When we start putting up barriers it’s generally because we want to protect ourselves. The current discussion over a physical of figurative wall along the southern border of the U.S. reflects this. We are worried about losing jobs, losing money sent back to families south of the border, losing resources as more aliens receive benefits from social services, even losing identity as more people who from outside mainstream American culture live in the country. You hear this when someone makes a statement like, “I had to walk six blocks before I heard a word of English. I couldn’t even tell I was in America.”

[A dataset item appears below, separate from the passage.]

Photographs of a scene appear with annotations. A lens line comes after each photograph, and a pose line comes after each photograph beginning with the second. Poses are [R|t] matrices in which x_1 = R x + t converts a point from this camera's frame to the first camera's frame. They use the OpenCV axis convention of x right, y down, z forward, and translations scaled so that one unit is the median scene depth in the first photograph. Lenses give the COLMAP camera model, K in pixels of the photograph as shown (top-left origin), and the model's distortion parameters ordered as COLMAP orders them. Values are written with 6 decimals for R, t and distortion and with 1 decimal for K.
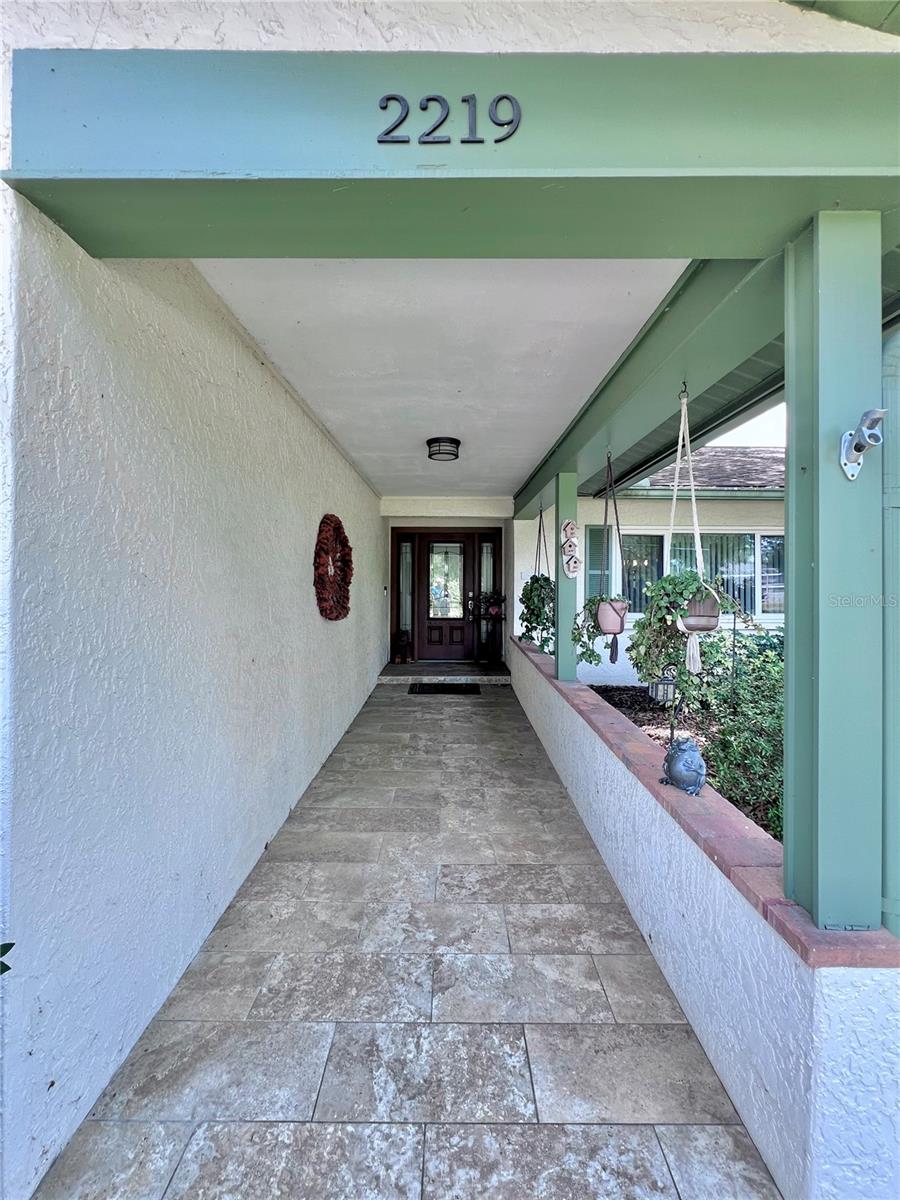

There are some real concerns about this. There are limits to how many immigrants our system can handle. There is a great deal of crime associated with people crossing the border illegally. (Of course an illegal crossing itself is a crime but I mean people smuggling, sexual slavery, drug smuggling, and other more malign crimes that attach to it.) There is also the exploitation of the immigrants themselves which is facilitated by their illegal status. Employers often practice fraud, allow unsafe working conditions, pay substandard wages, etc. There’s even the danger of terrorists using the human traffic to bring dangerous people into the U.S.

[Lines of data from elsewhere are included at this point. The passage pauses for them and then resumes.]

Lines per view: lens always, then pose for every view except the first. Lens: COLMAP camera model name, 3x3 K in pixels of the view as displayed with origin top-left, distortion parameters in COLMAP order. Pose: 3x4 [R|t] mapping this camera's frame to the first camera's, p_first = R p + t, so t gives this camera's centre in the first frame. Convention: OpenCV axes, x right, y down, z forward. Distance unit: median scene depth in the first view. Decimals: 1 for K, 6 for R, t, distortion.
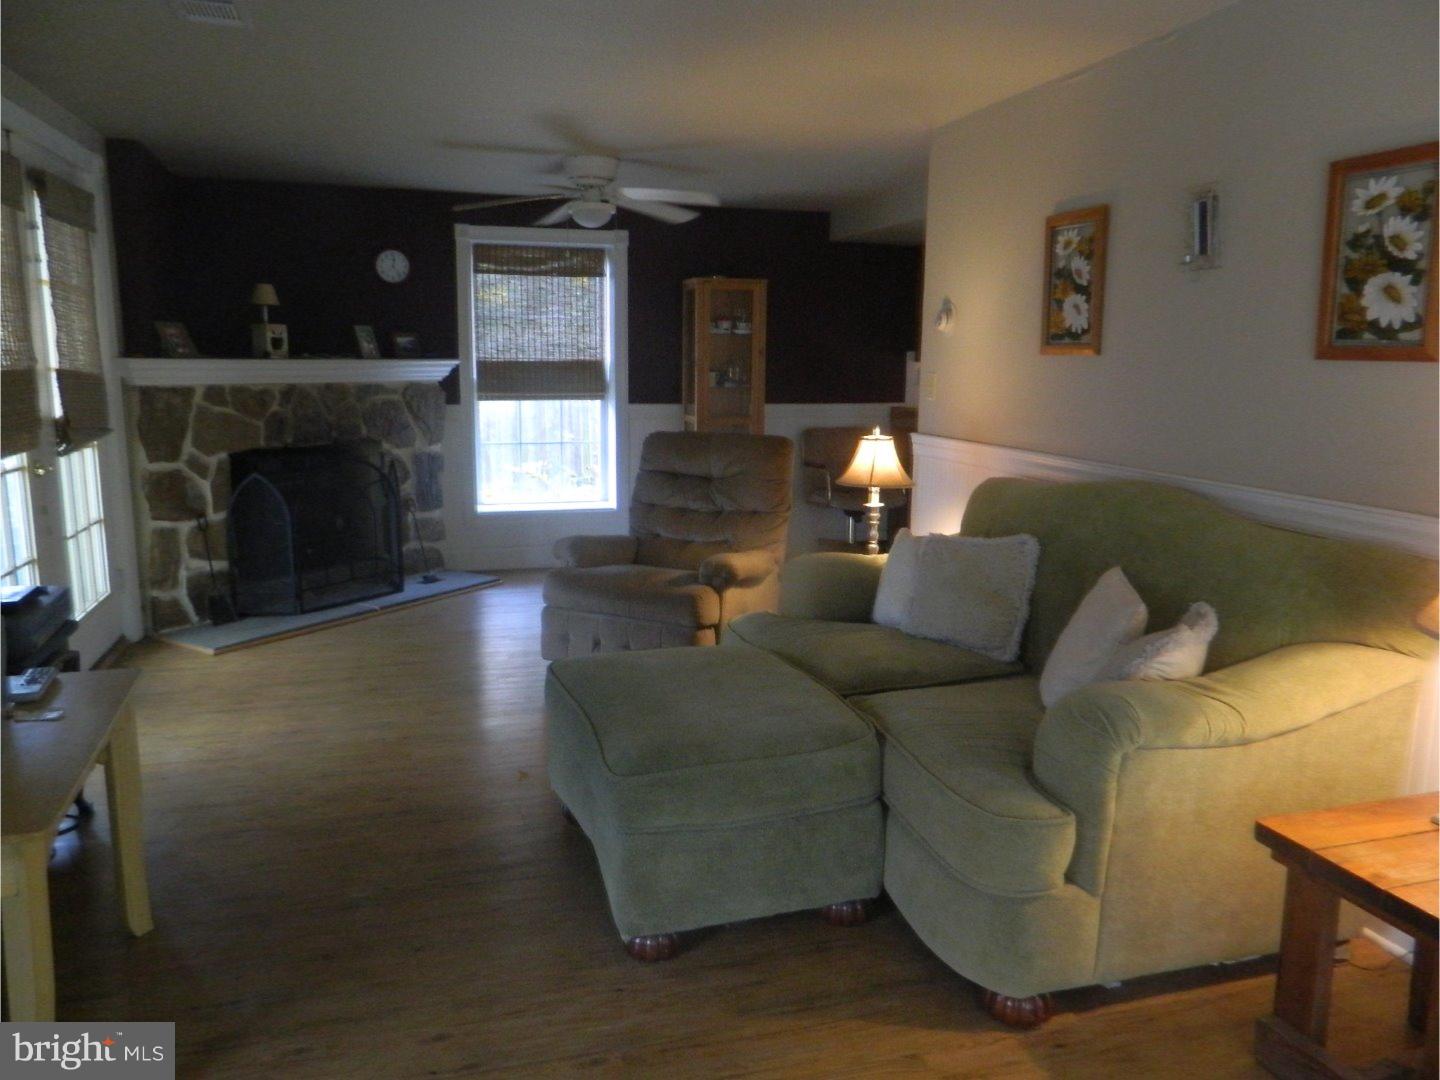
lens RADIAL K [[1055.1, 0, 707.3], [0, 1055.1, 533.9], [0, 0, 1]] dist [0.000526, 0.004100]
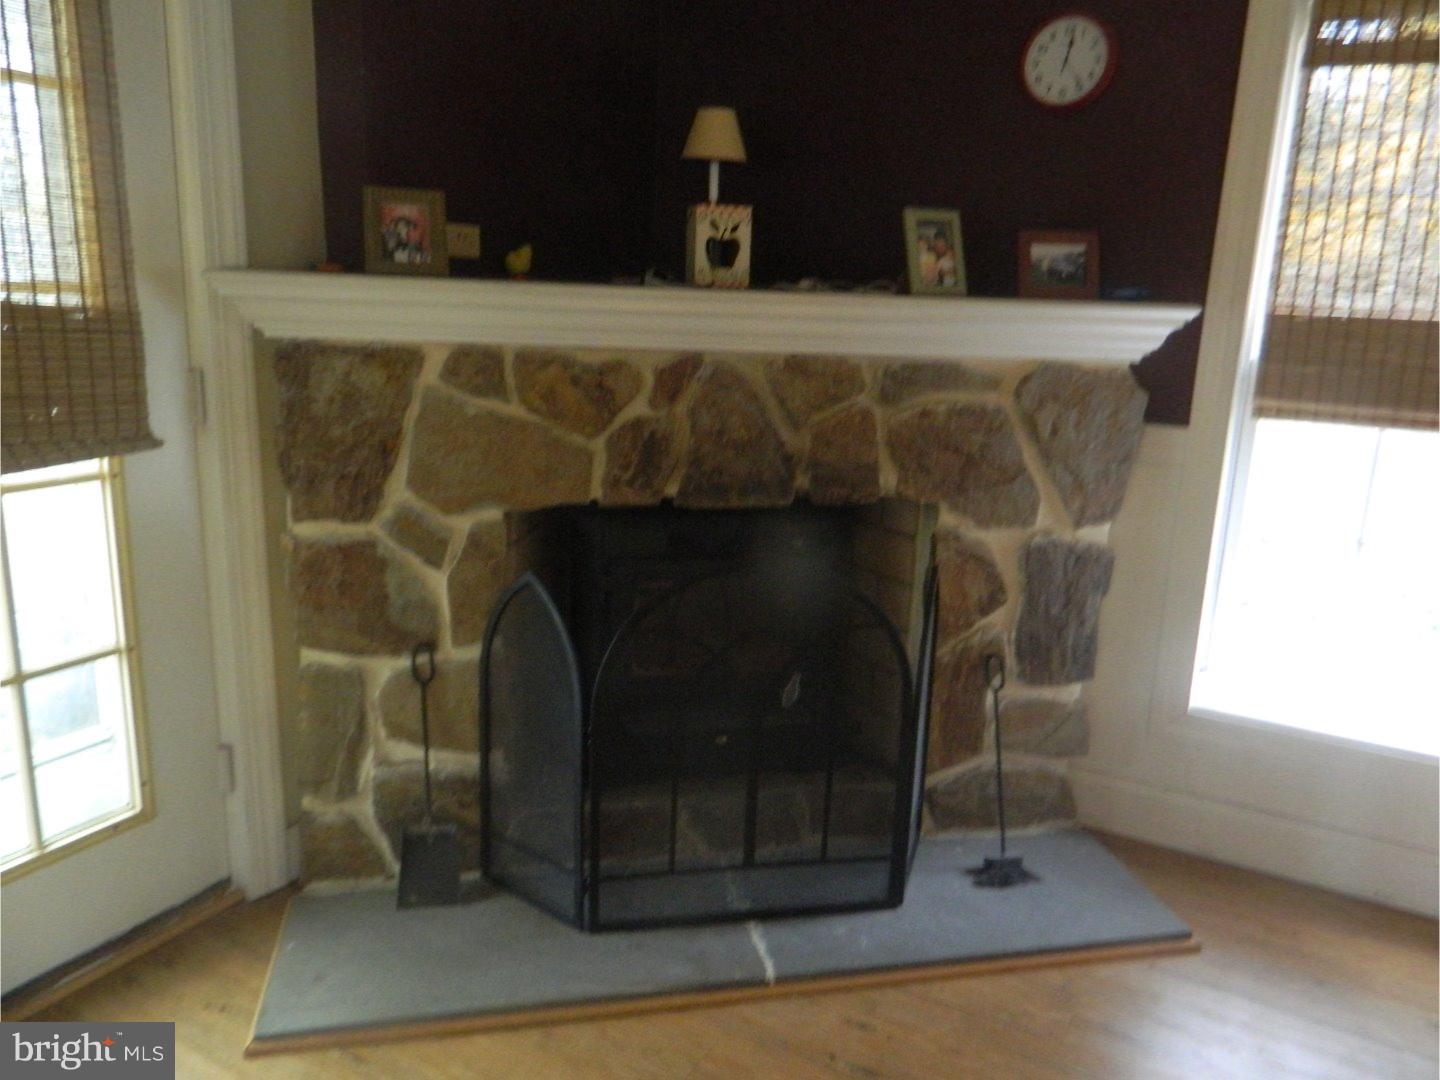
lens RADIAL K [[1055.1, 0, 723.4], [0, 1055.1, 536.6], [0, 0, 1]] dist [0.000526, 0.004100]
pose [[0.702716, 0.180868, -0.688097, -0.107813], [-0.149654, 0.983086, 0.105574, -0.127907], [0.695553, 0.028788, 0.717898, 0.790041]]
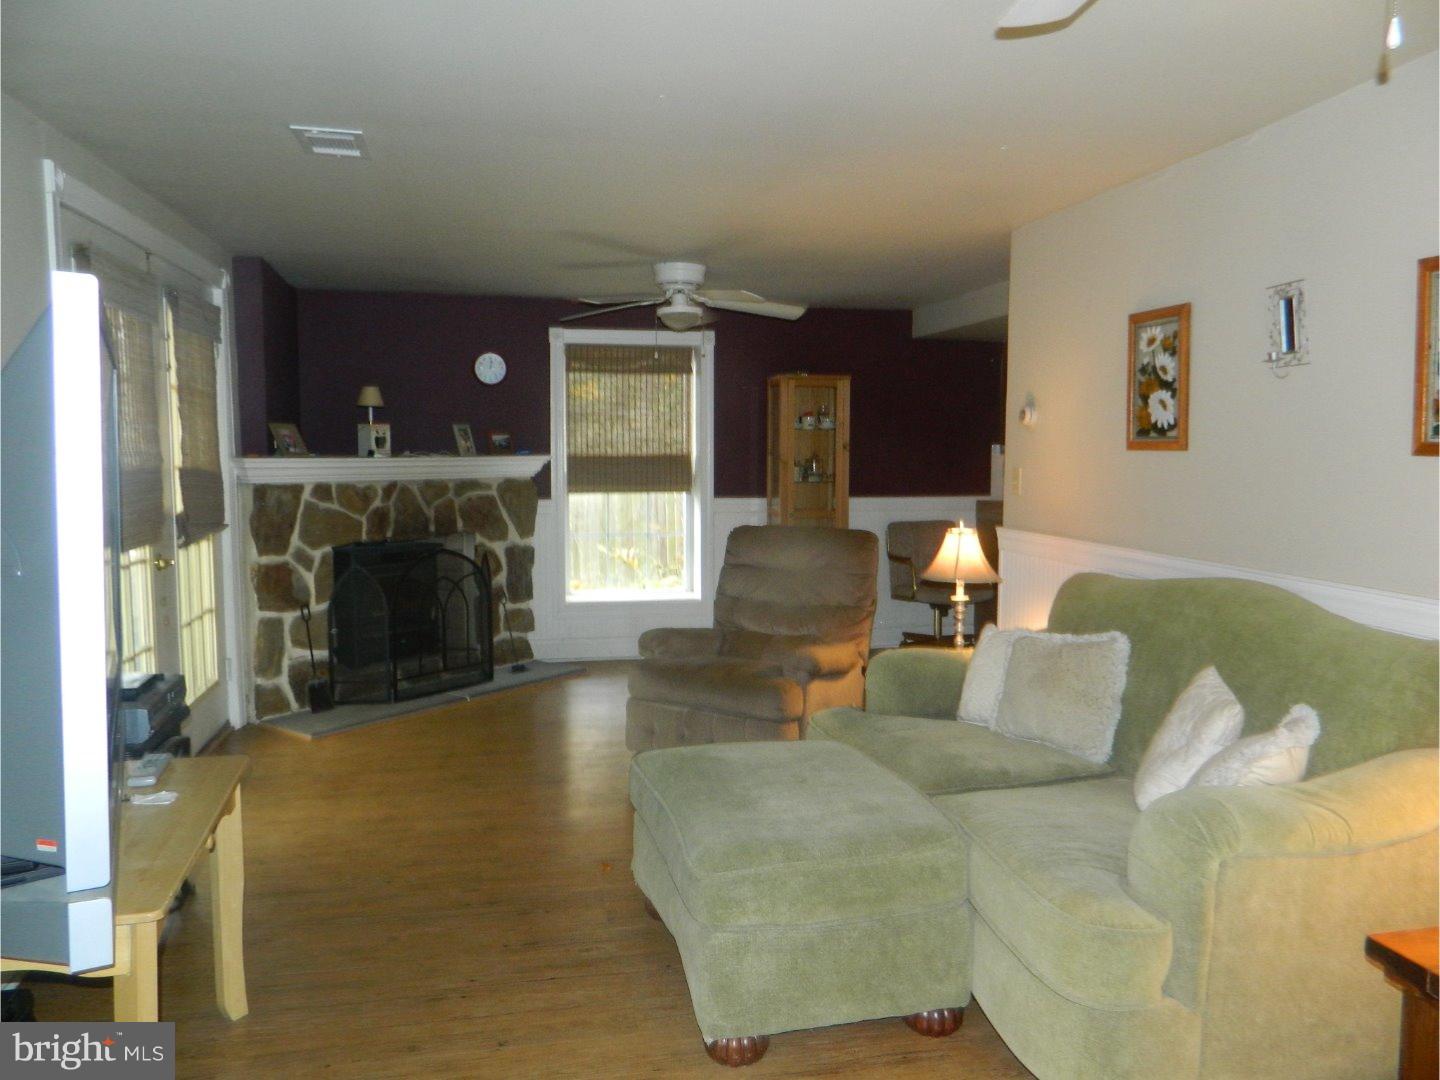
lens RADIAL K [[1055.1, 0, 707.0], [0, 1055.1, 537.8], [0, 0, 1]] dist [0.000526, 0.004100]
pose [[0.996750, 0.000092, -0.080551, 0.000831], [-0.006673, 0.996656, -0.081434, -0.002400], [0.080274, 0.081707, 0.993418, -0.010757]]
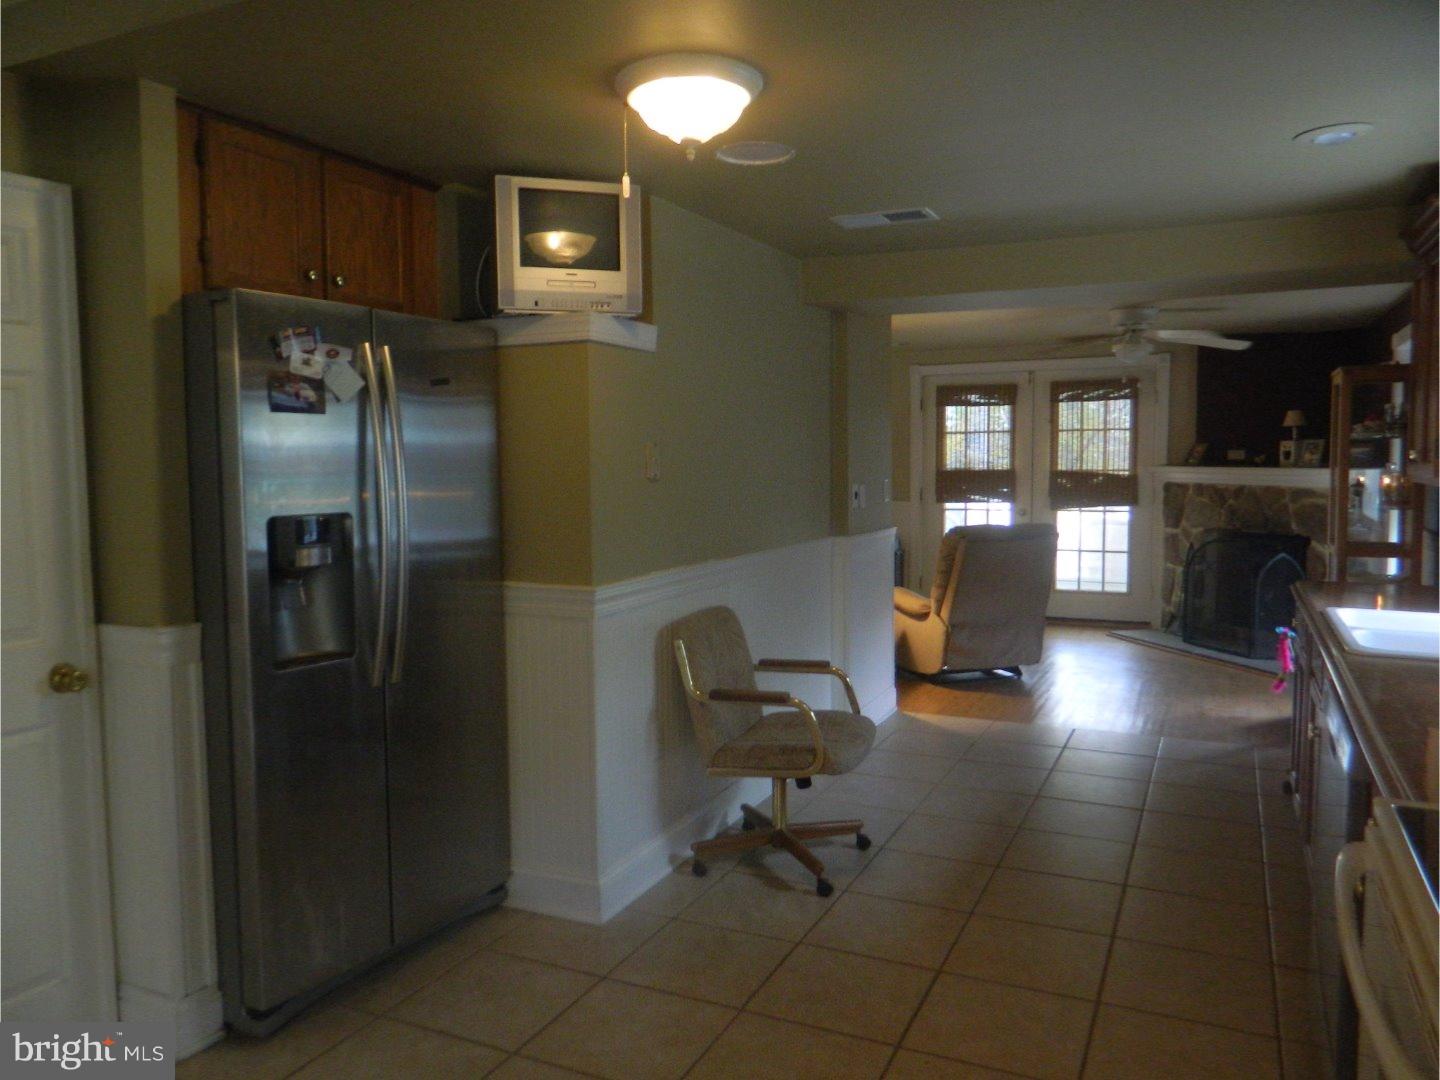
lens RADIAL K [[1055.1, 0, 715.8], [0, 1055.1, 534.3], [0, 0, 1]] dist [0.000526, 0.004100]
pose [[-0.661914, 0.050874, -0.747851, 1.177457], [-0.126627, 0.975766, 0.178454, -0.258429], [0.738807, 0.212820, -0.639431, 1.506757]]
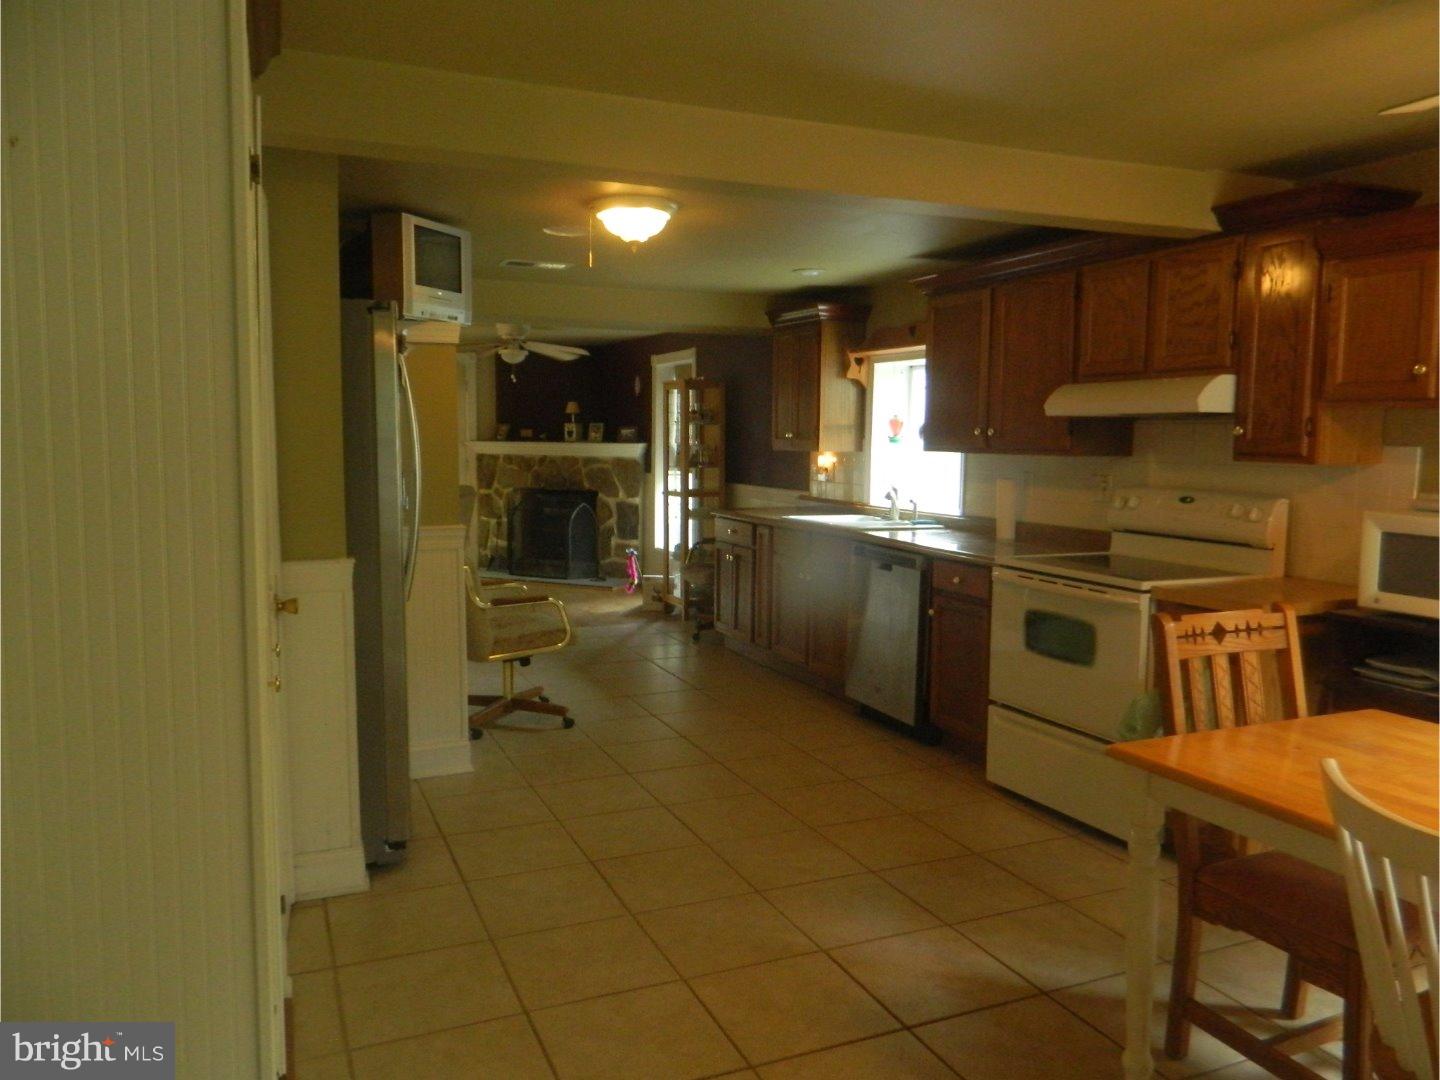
lens RADIAL K [[1055.1, 0, 710.0], [0, 1055.1, 525.3], [0, 0, 1]] dist [0.000526, 0.004100]
pose [[0.127049, 0.077617, -0.988855, 1.626031], [-0.173971, 0.983224, 0.054823, -0.189046], [0.976521, 0.165067, 0.138421, 1.140458]]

I wish I could say that I’m smart enough to know what kind of immigration policy would prevent all of these problems. I’m not. I don’t have a policy solution and this isn’t a political blog. What I do want to lift up is the idea that a wall (real of metaphorical) is not a solution. It’s just a way of separating the world into ‘us’ and ‘them’ and pretending that our problems will all be solved if we just keep ‘them’ out.1

It’s a mindset that people have fallen into in many times and places. You can see it clearly in the New Testament where ‘unclean’ people were regularly excluded from the life of the community. With the best of intentions (protecting our people, our faith, and our identity) the religious officials found ways to exclude the physically and emotionally ill, foreigners, and people who fell short of the standards of purity.

This set up a powerful tension between these leaders and Jesus. He drew the harshest criticism when he reached out to the people on the other side of the cultural walls. He touched the untouchable, connected to foreigners with kindness and respect, and shared meals with tax collectors and prostitutes. For him there was no ‘them.’ He offered everyone a chance to be ‘us’ without walls.

We lose touch with this when we start to focus on walls, and we connect to a different way of thinking. As physical walls go up so do the emotional walls of hate and fear. I’m not saying that everyone who wants to control immigration is a hate-monger, but the danger of becoming caught in the same mindset is very real. The Southern Poverty Law Center reports a 40% growth in American hate groups since 2000. This appears to be directly connected to the immigration debate.

"This kind of really vile propaganda begins in hate groups, makes its way out into the larger anti-immigration movement, and, before you know it, winds up in places like 'Lou Dobbs Tonight' on CNN," said Mark Potok, director of the SPLC's Intelligence Project. "This country needs a robust debate on immigration, but it does not need a debate based on racist allegations and bogus conspiracy theories." (The full article can be found at http://www.splcenter.org/intel/intelreport/article.jsp?aid=762 )

As I said before, I’m not smart enough to have the answer to the immigration question. I am convinced though that it isn’t about building more walls. Good fences don't make good neighbors.